Autophagy of the Endoplasmic Reticulum Appears Important in Life Span
The endoplasmic reticulum is a cell structure associated with ribosomes that aids in protein folding and protein transport, but also has a range of other purposes. It is an important component of the machinery that builds proteins and other molecules in the cell. Like other organelles, the endoplasmic reticulum is subject to the cell maintenance processes of autophagy, in which structures or their component parts are identified as worn, damaged, or excess to requirements, and then broken down and recycled.

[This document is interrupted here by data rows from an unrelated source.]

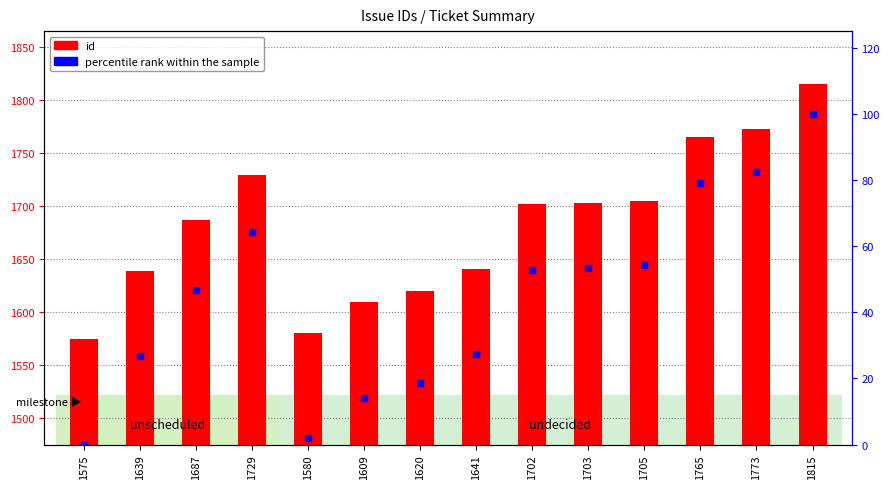

Which series contains the highest Y value?

id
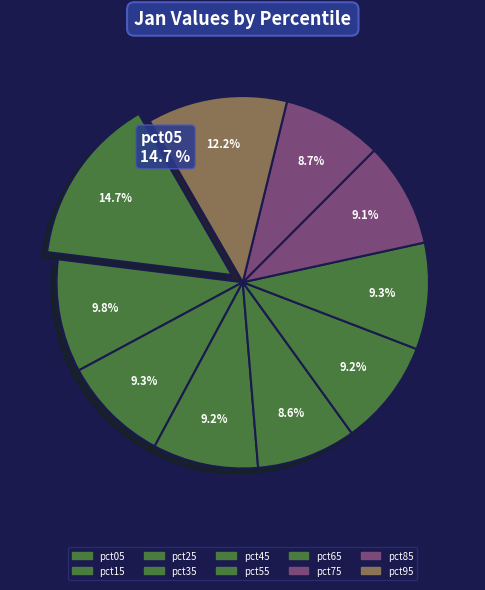

Is pct35 the majority of the pie?

No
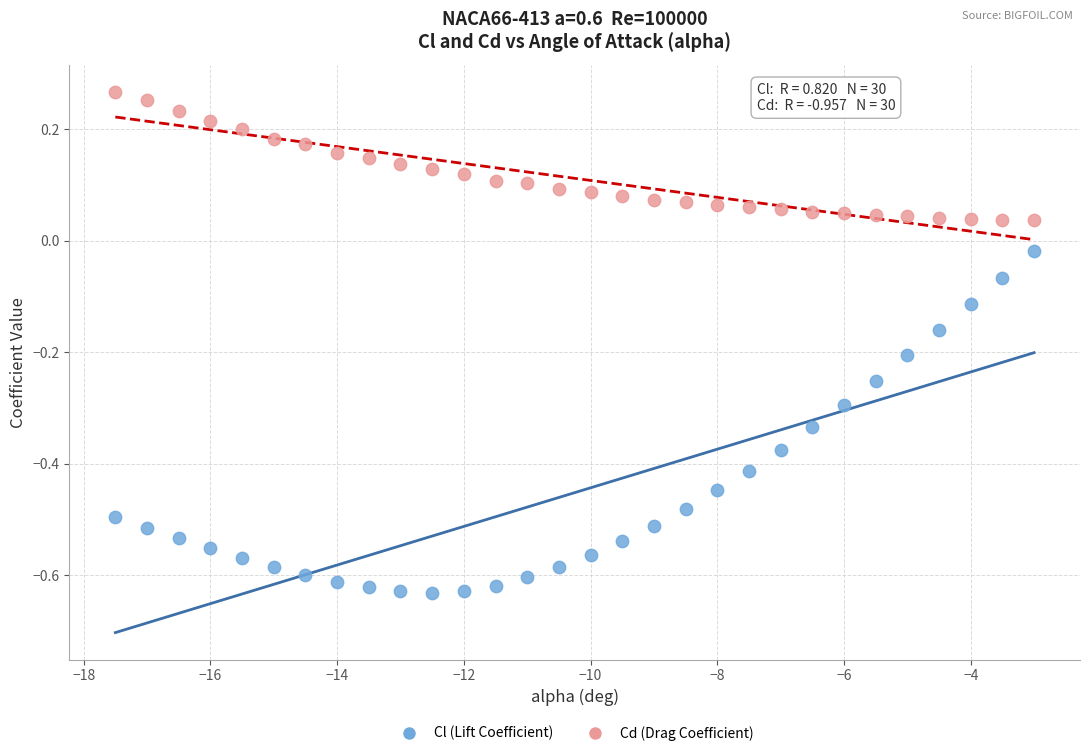

Which series has the widest spread of Y values?

Cl (Lift Coefficient)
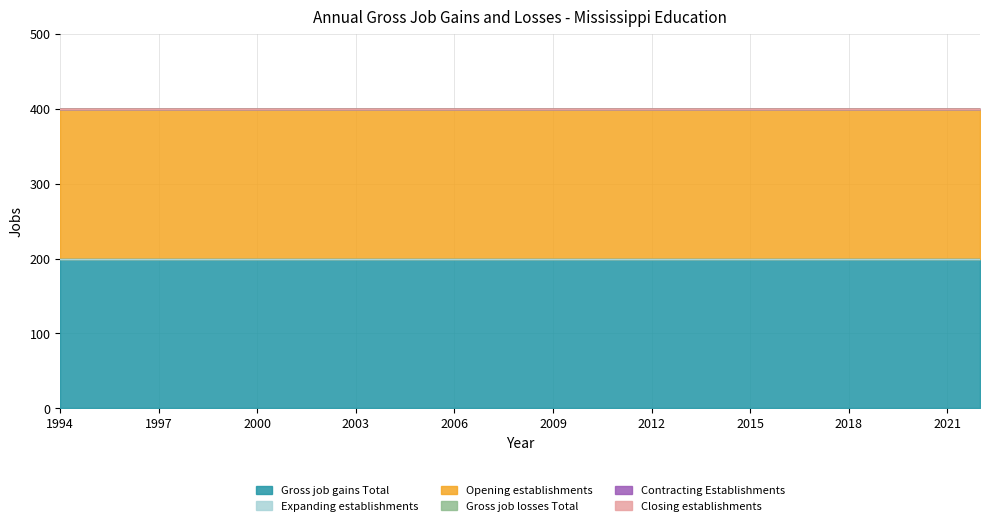

Which category has the highest value in the Opening establishments series?

1994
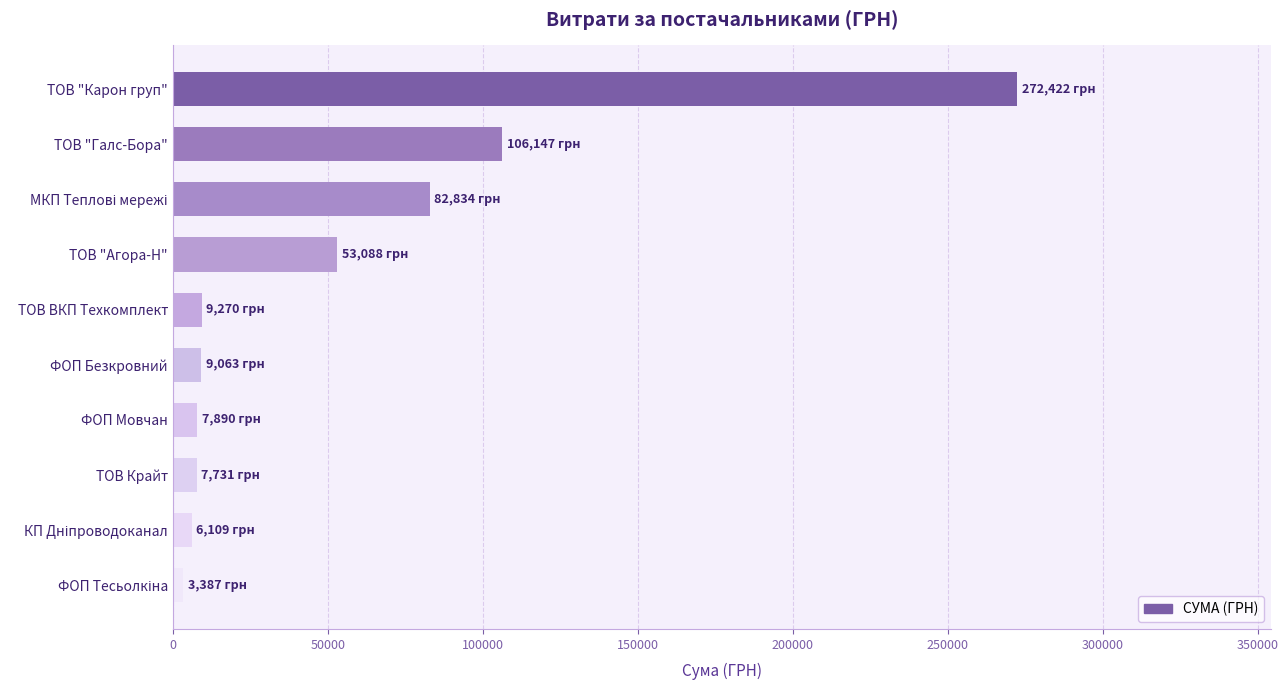

Read the value at ТОВ "Карон груп".

272422.2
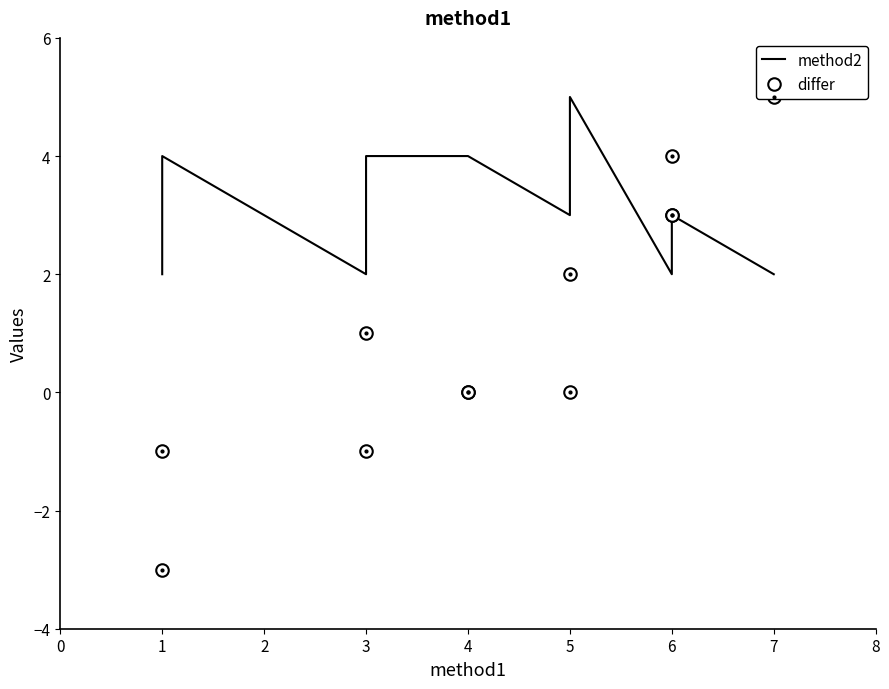

True or false: method2 and differ intersect in this chart.

True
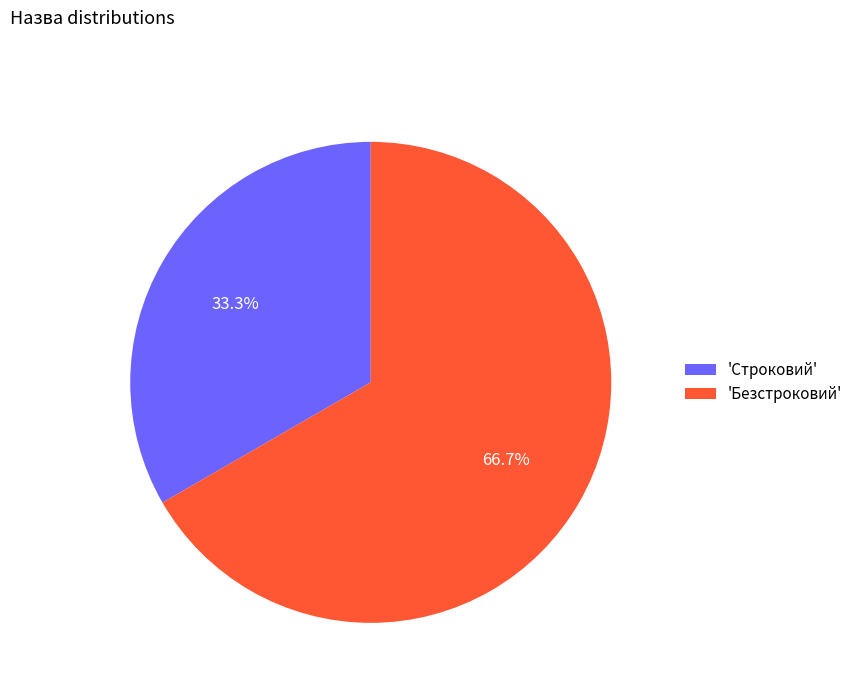

Combined, do 'Строковий' and 'Безстроковий' account for over 50%?

Yes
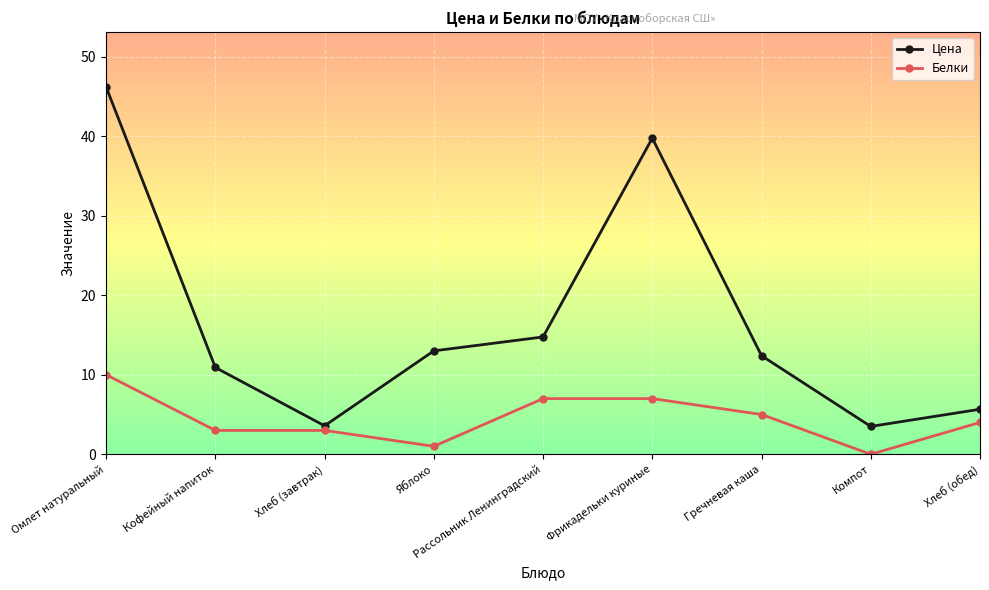

Does the chart have visible grid lines?

Yes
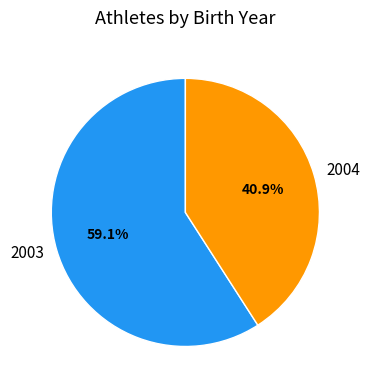

How many slices are in this pie chart?

2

Preventing this autophagy is known to have negative consequences for other organelles, and researchers here show that this is also true for the endoplasmic reticulum. Much of what is noted in this paper parallels what is known of the relationship between autophagy, aging, and mitochondria, another complex organelle essential to cell function: structural changes with age; shifts in autophagy; changes in function; and the protective role of autophagy.
The endoplasmic reticulum (ER) comprises an array of structurally distinct subdomains, each with characteristic functions. While altered ER-associated processes are linked to age-onset pathogenesis, whether shifts in ER morphology underlie these functional changes is unclear. We report that ER remodeling is a conserved feature of the aging process in models ranging from yeast to C. elegans and mammals. Focusing on C. elegans as an exemplar of metazoan aging, we find that as animals age, ER mass declines in virtually all tissues and ER morphology shifts from rough sheets to tubular ER. The accompanying large-scale shifts in proteomic composition correspond to the ER turning from protein synthesis to lipid metabolism.
To drive this substantial remodeling, ER-phagy is activated early in adulthood, promoting turnover of rough ER in response to rises in luminal protein-folding burden and reduced global protein synthesis. Surprisingly, ER remodeling is a pro-active and protective response during aging, as ER-phagy impairment limits lifespan in yeast and diverse lifespan-extending paradigms promote profound remodeling of ER morphology even in young animals. Altogether our results reveal ER-phagy and ER morphological dynamics as pronounced, underappreciated mechanisms of both normal aging and enhanced longevity.